Scientist’s Story Time
There are many rich contexts available in children’s literature; they are truly inspiring! By using a meaningful text with a stimulating story and relatable characters, it is possible for children to become fully immersed in a story, rather than stand on the outside looking in. As teachers, we do this in our English lessons day in day out, so why not in science?
There are many fabulous resources online that provide teachers with ideas and activities to creatively link science with books. Some books lend themselves perfectly to different science topics. For example, the KS1 Materials topic goes hand in hand with The Three Little Pigs, encouraging children to select the most appropriate material to build an effective house and explain their choices. But, how can these practical activities be turned in to exciting schemes of work that enable children to become real scientists, exploring and questioning the world around them?
By using the drama based teaching approaches that we all use to teach reading and writing, children can take control of their science learning. As an example, I have chosen a book close to the hearts of many teachers – The Iron Man by Ted Hughes. For those who are not familiar with the story, a giant metal robot appears out of nowhere and begins to eat farm machinery, angering the local community and causing farmers to rise up against him.
First identify the problem: there is a giant man, made from iron, eating all of the farmers equipment! Next give children the opportunity to become scientific (or STEM) professionals in order to help solve this problem. In this case, our children became electrical engineers and decided that the best way to help the farmers would be to build an alarm system, warning them that the iron man was close. This role gave children a purpose for learning. During science lessons, they were not school kids but grown-up professionals working together to help those poor farmers protect their livelihoods.

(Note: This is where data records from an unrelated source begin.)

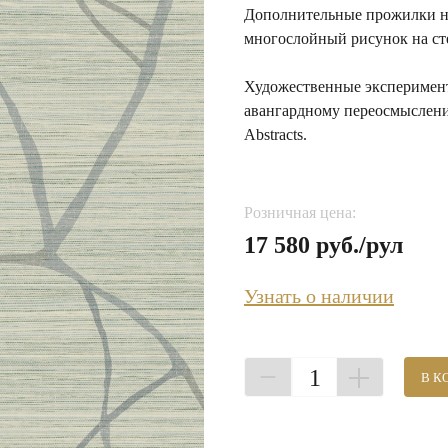
Дополнительные прожилки на
многослойный рисунок на ст
Художественные эксперимент
авангардному переосмыслени
Abstracts.
Розничная цена:
17 580 руб./рул
Узнать о наличии
1
В К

After taking on their new roles, the children understood that they needed to learn about electricity to solve the problem. To build an alarm they must be able to construct circuits, comprehend how they work and recognise that the opening and closing of a switch can light a bulb or activate a buzzer. In short, the year 4 national curriculum guidance for teaching electricity. Not forgetting, of course, all of the Working Scientifically targets that can be covered too! Finally, the ‘electrical engineers’ put all of their new learning in to practice by applying it and solving the problem once and for all! They even received letters from the farmers thanking them for the fantastic job they did.
This approach can be applied in a variety of ways to get the most out of different books and different children. A book can be used as the focus of the learning topic and to teach across the whole curriculum or, alternatively, a different book could be used just for teaching science – every school, teacher and child is different.
Whilst using this technique, I have become a doctor trying to help ‘Flat Stanley’, a conservationist working in the rainforest to save ‘The Great Kapok Tree’ and an environmental researcher helping Matthew Henson and Robert Peary in their Race to the Frozen North. Most importantly, children have the opportunity to develop a new love of science, a broader awareness of STEM careers and aspirations to become the scientists of tomorrow.